Machine-readable hardware designs
------------------------------------

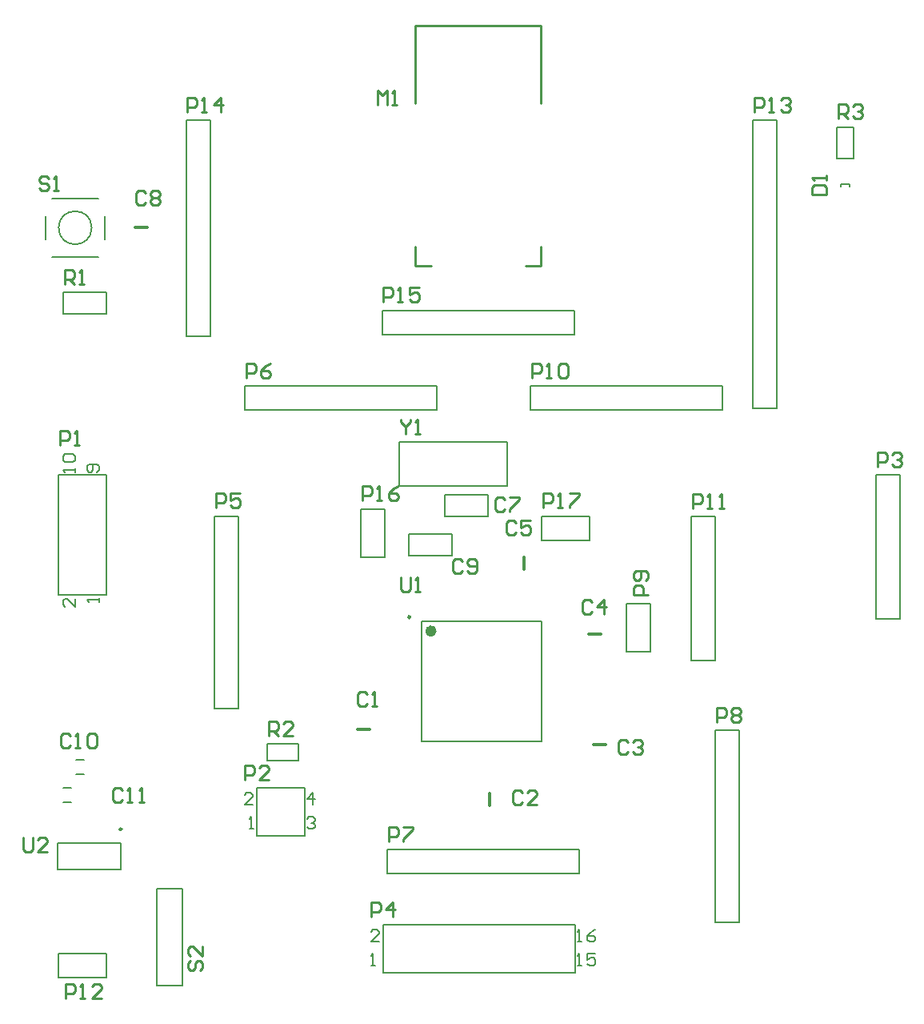
<source format=gto>
G04 Layer_Color=65535*
%FSLAX25Y25*%
%MOIN*%
G70*
G01*
G75*
%ADD22C,0.01000*%
%ADD30C,0.00984*%
%ADD31C,0.02362*%
%ADD32C,0.00500*%
%ADD33C,0.00787*%
%ADD34C,0.00800*%
%ADD35C,0.01200*%
D22*
X169291Y314961D02*
X175984D01*
X169291D02*
Y322835D01*
X215354Y314961D02*
X221654D01*
Y322835D01*
Y382677D02*
Y414961D01*
X169291D02*
X221654D01*
X169291Y382677D02*
Y414961D01*
X163174Y250920D02*
Y249920D01*
X165173Y247921D01*
X167173Y249920D01*
Y250920D01*
X165173Y247921D02*
Y244922D01*
X169172D02*
X171171D01*
X170172D01*
Y250920D01*
X169172Y249920D01*
X5906Y76864D02*
Y71866D01*
X6905Y70866D01*
X8905D01*
X9904Y71866D01*
Y76864D01*
X15902Y70866D02*
X11904D01*
X15902Y74865D01*
Y75864D01*
X14903Y76864D01*
X12903D01*
X11904Y75864D01*
X163300Y185298D02*
Y180300D01*
X164300Y179300D01*
X166299D01*
X167299Y180300D01*
Y185298D01*
X169298Y179300D02*
X171297D01*
X170298D01*
Y185298D01*
X169298Y184298D01*
X16408Y351157D02*
X15408Y352157D01*
X13409D01*
X12409Y351157D01*
Y350157D01*
X13409Y349158D01*
X15408D01*
X16408Y348158D01*
Y347158D01*
X15408Y346159D01*
X13409D01*
X12409Y347158D01*
X18407Y346159D02*
X20406D01*
X19407D01*
Y352157D01*
X18407Y351157D01*
X345537Y376058D02*
Y382055D01*
X348536D01*
X349536Y381056D01*
Y379057D01*
X348536Y378057D01*
X345537D01*
X347536D02*
X349536Y376058D01*
X351535Y381056D02*
X352535Y382055D01*
X354534D01*
X355534Y381056D01*
Y380056D01*
X354534Y379057D01*
X353534D01*
X354534D01*
X355534Y378057D01*
Y377057D01*
X354534Y376058D01*
X352535D01*
X351535Y377057D01*
X108274Y119069D02*
Y125067D01*
X111273D01*
X112273Y124067D01*
Y122067D01*
X111273Y121068D01*
X108274D01*
X110273D02*
X112273Y119069D01*
X118271D02*
X114272D01*
X118271Y123067D01*
Y124067D01*
X117271Y125067D01*
X115272D01*
X114272Y124067D01*
X23126Y307118D02*
Y313116D01*
X26125D01*
X27125Y312117D01*
Y310117D01*
X26125Y309118D01*
X23126D01*
X25125D02*
X27125Y307118D01*
X29124D02*
X31123D01*
X30124D01*
Y313116D01*
X29124Y312117D01*
X222581Y214082D02*
Y220080D01*
X225580D01*
X226580Y219080D01*
Y217081D01*
X225580Y216081D01*
X222581D01*
X228579Y214082D02*
X230578D01*
X229579D01*
Y220080D01*
X228579Y219080D01*
X233577Y220080D02*
X237576D01*
Y219080D01*
X233577Y215082D01*
Y214082D01*
X147216Y217037D02*
Y223035D01*
X150216D01*
X151215Y222035D01*
Y220036D01*
X150216Y219036D01*
X147216D01*
X153215Y217037D02*
X155214D01*
X154214D01*
Y223035D01*
X153215Y222035D01*
X162212Y223035D02*
X160212Y222035D01*
X158213Y220036D01*
Y218037D01*
X159213Y217037D01*
X161212D01*
X162212Y218037D01*
Y219036D01*
X161212Y220036D01*
X158213D01*
X156041Y299755D02*
Y305753D01*
X159040D01*
X160040Y304753D01*
Y302754D01*
X159040Y301754D01*
X156041D01*
X162039Y299755D02*
X164038D01*
X163039D01*
Y305753D01*
X162039Y304753D01*
X171036Y305753D02*
X167037D01*
Y302754D01*
X169037Y303754D01*
X170036D01*
X171036Y302754D01*
Y300755D01*
X170036Y299755D01*
X168037D01*
X167037Y300755D01*
X74389Y378770D02*
Y384768D01*
X77388D01*
X78388Y383769D01*
Y381769D01*
X77388Y380769D01*
X74389D01*
X80387Y378770D02*
X82386D01*
X81387D01*
Y384768D01*
X80387Y383769D01*
X88384Y378770D02*
Y384768D01*
X85385Y381769D01*
X89384D01*
X310615Y378781D02*
Y384779D01*
X313614D01*
X314614Y383780D01*
Y381780D01*
X313614Y380781D01*
X310615D01*
X316613Y378781D02*
X318612D01*
X317613D01*
Y384779D01*
X316613Y383780D01*
X321611D02*
X322611Y384779D01*
X324610D01*
X325610Y383780D01*
Y382780D01*
X324610Y381780D01*
X323611D01*
X324610D01*
X325610Y380781D01*
Y379781D01*
X324610Y378781D01*
X322611D01*
X321611Y379781D01*
X23622Y9843D02*
Y15841D01*
X26621D01*
X27621Y14841D01*
Y12842D01*
X26621Y11842D01*
X23622D01*
X29620Y9843D02*
X31620D01*
X30620D01*
Y15841D01*
X29620Y14841D01*
X38617Y9843D02*
X34618D01*
X38617Y13841D01*
Y14841D01*
X37617Y15841D01*
X35618D01*
X34618Y14841D01*
X285020Y214019D02*
Y220017D01*
X288019D01*
X289019Y219018D01*
Y217018D01*
X288019Y216019D01*
X285020D01*
X291018Y214019D02*
X293018D01*
X292018D01*
Y220017D01*
X291018Y219018D01*
X296017Y214019D02*
X298016D01*
X297016D01*
Y220017D01*
X296017Y219018D01*
X217852Y268203D02*
Y274201D01*
X220851D01*
X221851Y273201D01*
Y271202D01*
X220851Y270202D01*
X217852D01*
X223850Y268203D02*
X225849D01*
X224850D01*
Y274201D01*
X223850Y273201D01*
X228848D02*
X229848Y274201D01*
X231847D01*
X232847Y273201D01*
Y269203D01*
X231847Y268203D01*
X229848D01*
X228848Y269203D01*
Y273201D01*
X266220Y177756D02*
X260222D01*
Y180755D01*
X261222Y181755D01*
X263221D01*
X264221Y180755D01*
Y177756D01*
X265221Y183754D02*
X266220Y184754D01*
Y186753D01*
X265221Y187753D01*
X261222D01*
X260222Y186753D01*
Y184754D01*
X261222Y183754D01*
X262222D01*
X263221Y184754D01*
Y187753D01*
X294863Y124964D02*
Y130962D01*
X297862D01*
X298861Y129963D01*
Y127963D01*
X297862Y126963D01*
X294863D01*
X300861Y129963D02*
X301860Y130962D01*
X303860D01*
X304859Y129963D01*
Y128963D01*
X303860Y127963D01*
X304859Y126963D01*
Y125964D01*
X303860Y124964D01*
X301860D01*
X300861Y125964D01*
Y126963D01*
X301860Y127963D01*
X300861Y128963D01*
Y129963D01*
X301860Y127963D02*
X303860D01*
X158181Y75304D02*
Y81302D01*
X161180D01*
X162180Y80302D01*
Y78303D01*
X161180Y77303D01*
X158181D01*
X164179Y81302D02*
X168178D01*
Y80302D01*
X164179Y76304D01*
Y75304D01*
X98847Y268270D02*
Y274268D01*
X101846D01*
X102846Y273269D01*
Y271269D01*
X101846Y270269D01*
X98847D01*
X108844Y274268D02*
X106845Y273269D01*
X104845Y271269D01*
Y269270D01*
X105845Y268270D01*
X107844D01*
X108844Y269270D01*
Y270269D01*
X107844Y271269D01*
X104845D01*
X86185Y214052D02*
Y220050D01*
X89184D01*
X90184Y219050D01*
Y217051D01*
X89184Y216051D01*
X86185D01*
X96182Y220050D02*
X92183D01*
Y217051D01*
X94182Y218051D01*
X95182D01*
X96182Y217051D01*
Y215052D01*
X95182Y214052D01*
X93183D01*
X92183Y215052D01*
X150985Y43856D02*
Y49854D01*
X153984D01*
X154984Y48854D01*
Y46855D01*
X153984Y45855D01*
X150985D01*
X159982Y43856D02*
Y49854D01*
X156983Y46855D01*
X160982D01*
X361781Y231351D02*
Y237349D01*
X364780D01*
X365780Y236350D01*
Y234350D01*
X364780Y233350D01*
X361781D01*
X367779Y236350D02*
X368779Y237349D01*
X370778D01*
X371778Y236350D01*
Y235350D01*
X370778Y234350D01*
X369778D01*
X370778D01*
X371778Y233350D01*
Y232351D01*
X370778Y231351D01*
X368779D01*
X367779Y232351D01*
X98305Y100868D02*
Y106867D01*
X101304D01*
X102304Y105867D01*
Y103867D01*
X101304Y102868D01*
X98305D01*
X108302Y100868D02*
X104304D01*
X108302Y104867D01*
Y105867D01*
X107303Y106867D01*
X105303D01*
X104304Y105867D01*
X21083Y240163D02*
Y246162D01*
X24082D01*
X25082Y245162D01*
Y243162D01*
X24082Y242163D01*
X21083D01*
X27081Y240163D02*
X29081D01*
X28081D01*
Y246162D01*
X27081Y245162D01*
X153543Y381890D02*
Y387888D01*
X155543Y385889D01*
X157542Y387888D01*
Y381890D01*
X159541D02*
X161541D01*
X160541D01*
Y387888D01*
X159541Y386888D01*
X334553Y344488D02*
X340551D01*
Y347487D01*
X339551Y348487D01*
X335553D01*
X334553Y347487D01*
Y344488D01*
X340551Y350486D02*
Y352486D01*
Y351486D01*
X334553D01*
X335553Y350486D01*
X47306Y96609D02*
X46306Y97608D01*
X44307D01*
X43307Y96609D01*
Y92610D01*
X44307Y91610D01*
X46306D01*
X47306Y92610D01*
X49305Y91610D02*
X51305D01*
X50305D01*
Y97608D01*
X49305Y96609D01*
X54303Y91610D02*
X56303D01*
X55303D01*
Y97608D01*
X54303Y96609D01*
X25652Y119172D02*
X24653Y120171D01*
X22653D01*
X21654Y119172D01*
Y115173D01*
X22653Y114173D01*
X24653D01*
X25652Y115173D01*
X27652Y114173D02*
X29651D01*
X28651D01*
Y120171D01*
X27652Y119172D01*
X32650D02*
X33650Y120171D01*
X35649D01*
X36649Y119172D01*
Y115173D01*
X35649Y114173D01*
X33650D01*
X32650Y115173D01*
Y119172D01*
X189038Y192006D02*
X188038Y193006D01*
X186039D01*
X185039Y192006D01*
Y188007D01*
X186039Y187008D01*
X188038D01*
X189038Y188007D01*
X191037D02*
X192037Y187008D01*
X194036D01*
X195036Y188007D01*
Y192006D01*
X194036Y193006D01*
X192037D01*
X191037Y192006D01*
Y191007D01*
X192037Y190007D01*
X195036D01*
X56767Y345157D02*
X55767Y346157D01*
X53768D01*
X52768Y345157D01*
Y341158D01*
X53768Y340159D01*
X55767D01*
X56767Y341158D01*
X58766Y345157D02*
X59766Y346157D01*
X61765D01*
X62765Y345157D01*
Y344157D01*
X61765Y343158D01*
X62765Y342158D01*
Y341158D01*
X61765Y340159D01*
X59766D01*
X58766Y341158D01*
Y342158D01*
X59766Y343158D01*
X58766Y344157D01*
Y345157D01*
X59766Y343158D02*
X61765D01*
X206597Y217597D02*
X205597Y218597D01*
X203598D01*
X202598Y217597D01*
Y213598D01*
X203598Y212598D01*
X205597D01*
X206597Y213598D01*
X208596Y218597D02*
X212595D01*
Y217597D01*
X208596Y213598D01*
Y212598D01*
X211085Y207754D02*
X210086Y208754D01*
X208086D01*
X207087Y207754D01*
Y203756D01*
X208086Y202756D01*
X210086D01*
X211085Y203756D01*
X217083Y208754D02*
X213085D01*
Y205755D01*
X215084Y206755D01*
X216084D01*
X217083Y205755D01*
Y203756D01*
X216084Y202756D01*
X214084D01*
X213085Y203756D01*
X242818Y174825D02*
X241818Y175825D01*
X239819D01*
X238819Y174825D01*
Y170826D01*
X239819Y169827D01*
X241818D01*
X242818Y170826D01*
X247816Y169827D02*
Y175825D01*
X244817Y172826D01*
X248816D01*
X257936Y116675D02*
X256936Y117675D01*
X254937D01*
X253937Y116675D01*
Y112677D01*
X254937Y111677D01*
X256936D01*
X257936Y112677D01*
X259935Y116675D02*
X260935Y117675D01*
X262934D01*
X263934Y116675D01*
Y115676D01*
X262934Y114676D01*
X261934D01*
X262934D01*
X263934Y113677D01*
Y112677D01*
X262934Y111677D01*
X260935D01*
X259935Y112677D01*
X213810Y95613D02*
X212810Y96612D01*
X210811D01*
X209811Y95613D01*
Y91614D01*
X210811Y90614D01*
X212810D01*
X213810Y91614D01*
X219808Y90614D02*
X215809D01*
X219808Y94613D01*
Y95613D01*
X218808Y96612D01*
X216809D01*
X215809Y95613D01*
X149193Y136361D02*
X148194Y137361D01*
X146194D01*
X145194Y136361D01*
Y132363D01*
X146194Y131363D01*
X148194D01*
X149193Y132363D01*
X151193Y131363D02*
X153192D01*
X152192D01*
Y137361D01*
X151193Y136361D01*
X75710Y25652D02*
X74711Y24653D01*
Y22653D01*
X75710Y21654D01*
X76710D01*
X77710Y22653D01*
Y24653D01*
X78709Y25652D01*
X79709D01*
X80709Y24653D01*
Y22653D01*
X79709Y21654D01*
X80709Y31650D02*
Y27652D01*
X76710Y31650D01*
X75710D01*
X74711Y30651D01*
Y28651D01*
X75710Y27652D01*
D30*
X167224Y168602D02*
G03*
X167224Y168602I-492J0D01*
G01*
X46949Y80315D02*
G03*
X46949Y80315I-492J0D01*
G01*
D31*
X176969Y162795D02*
G03*
X176969Y162795I-1181J0D01*
G01*
D32*
X34449Y330709D02*
G03*
X34449Y330709I-6890J0D01*
G01*
X39764Y325827D02*
Y335591D01*
X17795Y342913D02*
X37323D01*
X17795Y318504D02*
X37323D01*
X15354Y325827D02*
Y335591D01*
D33*
X171850Y116732D02*
Y166732D01*
X221850Y116732D02*
Y166732D01*
X171850D02*
X221850D01*
X171850Y116732D02*
X221850D01*
X257283Y174291D02*
X267284D01*
Y154291D02*
Y174291D01*
X257283Y154291D02*
X267284D01*
X257283D02*
Y174291D01*
X319961Y255394D02*
Y367894D01*
Y375394D01*
X309961D02*
X319961D01*
X309961Y255394D02*
Y375394D01*
Y255394D02*
X319961D01*
X73740Y285394D02*
X83740D01*
X73740D02*
Y375394D01*
X83740D01*
Y285394D02*
Y375394D01*
X155472Y286339D02*
Y296339D01*
X235472D01*
Y286339D02*
Y296339D01*
X155472Y286339D02*
X235472D01*
X103110Y97520D02*
X123110D01*
X103110Y77520D02*
Y97520D01*
X123110Y77520D02*
Y97520D01*
X103110Y77520D02*
X123110D01*
X146575Y193661D02*
X156575D01*
X146575D02*
Y213661D01*
X156575D01*
Y193661D02*
Y213661D01*
X241968Y200669D02*
Y210669D01*
X221969Y200669D02*
X241968D01*
X221969D02*
Y210669D01*
X241968D01*
X294213Y121614D02*
X304213D01*
Y41614D02*
Y121614D01*
X294213Y41614D02*
X304213D01*
X294213D02*
Y121614D01*
X237598Y61929D02*
Y71929D01*
X157598Y61929D02*
X237598D01*
X157598D02*
Y71929D01*
X237598D01*
X361142Y167913D02*
X371142D01*
X361142Y227913D02*
X371142D01*
Y167913D02*
Y227913D01*
X361142Y167913D02*
Y227913D01*
X85551Y130669D02*
X95551D01*
X85551D02*
Y210669D01*
X95551D01*
Y130669D02*
Y210669D01*
X40433Y177913D02*
Y227913D01*
X20433Y177913D02*
Y227913D01*
Y177913D02*
X40433D01*
X20433Y227913D02*
X40433D01*
X235787Y20433D02*
Y40433D01*
X155787Y20433D02*
Y40433D01*
Y20433D02*
X235787D01*
X155787Y40433D02*
X235787D01*
X217284Y254842D02*
Y264843D01*
X297284D01*
Y254842D02*
Y264843D01*
X217284Y254842D02*
X297284D01*
X98228D02*
Y264843D01*
X178228D01*
Y254842D02*
Y264843D01*
X98228Y254842D02*
X178228D01*
X284370Y210669D02*
X294370D01*
X284370Y150669D02*
X294370D01*
X284370D02*
Y210669D01*
X294370Y150669D02*
Y210669D01*
X162598Y223031D02*
Y241535D01*
X162598D02*
X207480D01*
Y223031D02*
Y241535D01*
X162598Y223031D02*
X207480D01*
X346457Y349016D02*
X350394D01*
X346457Y347835D02*
Y349016D01*
X350394Y347835D02*
Y349016D01*
X20591Y18622D02*
Y28622D01*
X40591D01*
Y18622D02*
Y28622D01*
X20591Y18622D02*
X40591D01*
X61614Y15354D02*
X72244D01*
Y55512D01*
X61614D02*
X72244D01*
X61614Y15354D02*
Y55512D01*
X27953Y109252D02*
X31102D01*
X27953Y103347D02*
X31102D01*
X22638Y97441D02*
X25787D01*
X22638Y91535D02*
X25787D01*
X20276Y74410D02*
X46654D01*
X20276Y63386D02*
X46654D01*
Y74410D01*
X20276Y63386D02*
Y74410D01*
D34*
X181472Y210366D02*
X199472D01*
Y219366D01*
X181472D02*
X199472D01*
X181472Y210366D02*
Y219366D01*
X166602Y194319D02*
X184602D01*
Y203319D01*
X166602D02*
X184602D01*
X166602Y194319D02*
Y203319D01*
X344925Y372642D02*
X351925D01*
Y359642D02*
Y372642D01*
X344925Y359642D02*
X351925D01*
X344925D02*
Y372642D01*
X107673Y108705D02*
Y115705D01*
X120673D01*
Y108705D02*
Y115705D01*
X107673Y108705D02*
X120673D01*
X22496Y294713D02*
Y303713D01*
X40496D01*
Y294713D02*
Y303713D01*
X22496Y294713D02*
X40496D01*
X100110Y80520D02*
X101776D01*
X100943D01*
Y85518D01*
X100110Y84685D01*
X101443Y90520D02*
X98110D01*
X101443Y93852D01*
Y94685D01*
X100609Y95518D01*
X98943D01*
X98110Y94685D01*
X126609Y90520D02*
Y95518D01*
X124110Y93019D01*
X127443D01*
X124110Y84685D02*
X124943Y85518D01*
X126609D01*
X127443Y84685D01*
Y83852D01*
X126609Y83019D01*
X125776D01*
X126609D01*
X127443Y82186D01*
Y81353D01*
X126609Y80520D01*
X124943D01*
X124110Y81353D01*
X27433Y228913D02*
Y230579D01*
Y229747D01*
X22435D01*
X23268Y228913D01*
Y233079D02*
X22435Y233912D01*
Y235578D01*
X23268Y236411D01*
X26600D01*
X27433Y235578D01*
Y233912D01*
X26600Y233079D01*
X23268D01*
X36600Y228913D02*
X37433Y229747D01*
Y231413D01*
X36600Y232246D01*
X33268D01*
X32435Y231413D01*
Y229747D01*
X33268Y228913D01*
X34101D01*
X34934Y229747D01*
Y232246D01*
X37433Y174913D02*
Y176579D01*
Y175747D01*
X32435D01*
X33268Y174913D01*
X27433Y176246D02*
Y172913D01*
X24101Y176246D01*
X23268D01*
X22435Y175413D01*
Y173747D01*
X23268Y172913D01*
X154120Y33433D02*
X150787D01*
X154120Y36765D01*
Y37598D01*
X153287Y38432D01*
X151620D01*
X150787Y37598D01*
Y23433D02*
X152453D01*
X151620D01*
Y28431D01*
X150787Y27598D01*
X236787Y23433D02*
X238454D01*
X237620D01*
Y28431D01*
X236787Y27598D01*
X244285Y28431D02*
X240953D01*
Y25932D01*
X242619Y26765D01*
X243452D01*
X244285Y25932D01*
Y24266D01*
X243452Y23433D01*
X241786D01*
X240953Y24266D01*
X236787Y33433D02*
X238454D01*
X237620D01*
Y38432D01*
X236787Y37598D01*
X244285Y38432D02*
X242619Y37598D01*
X240953Y35932D01*
Y34266D01*
X241786Y33433D01*
X243452D01*
X244285Y34266D01*
Y35099D01*
X243452Y35932D01*
X240953D01*
D35*
X241634Y161479D02*
X246555D01*
X243602Y115613D02*
X248523D01*
X145177Y121985D02*
X150098D01*
X52658Y330710D02*
X57579D01*
X200141Y90122D02*
Y95043D01*
X214505Y188484D02*
Y193405D01*
M02*

</source>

------------------------------------

**WHAT TO WORK ON:** Exact duplication is required for the lines above, from the line that contains "X228579Y219080D01*" to the line that contains "X321611D02*", inclusive; omit all others.

**TASK ANSWER:**
X228579Y219080D01*
X233577Y220080D02*
X237576D01*
Y219080D01*
X233577Y215082D01*
Y214082D01*
X147216Y217037D02*
Y223035D01*
X150216D01*
X151215Y222035D01*
Y220036D01*
X150216Y219036D01*
X147216D01*
X153215Y217037D02*
X155214D01*
X154214D01*
Y223035D01*
X153215Y222035D01*
X162212Y223035D02*
X160212Y222035D01*
X158213Y220036D01*
Y218037D01*
X159213Y217037D01*
X161212D01*
X162212Y218037D01*
Y219036D01*
X161212Y220036D01*
X158213D01*
X156041Y299755D02*
Y305753D01*
X159040D01*
X160040Y304753D01*
Y302754D01*
X159040Y301754D01*
X156041D01*
X162039Y299755D02*
X164038D01*
X163039D01*
Y305753D01*
X162039Y304753D01*
X171036Y305753D02*
X167037D01*
Y302754D01*
X169037Y303754D01*
X170036D01*
X171036Y302754D01*
Y300755D01*
X170036Y299755D01*
X168037D01*
X167037Y300755D01*
X74389Y378770D02*
Y384768D01*
X77388D01*
X78388Y383769D01*
Y381769D01*
X77388Y380769D01*
X74389D01*
X80387Y378770D02*
X82386D01*
X81387D01*
Y384768D01*
X80387Y383769D01*
X88384Y378770D02*
Y384768D01*
X85385Y381769D01*
X89384D01*
X310615Y378781D02*
Y384779D01*
X313614D01*
X314614Y383780D01*
Y381780D01*
X313614Y380781D01*
X310615D01*
X316613Y378781D02*
X318612D01*
X317613D01*
Y384779D01*
X316613Y383780D01*
X321611D02*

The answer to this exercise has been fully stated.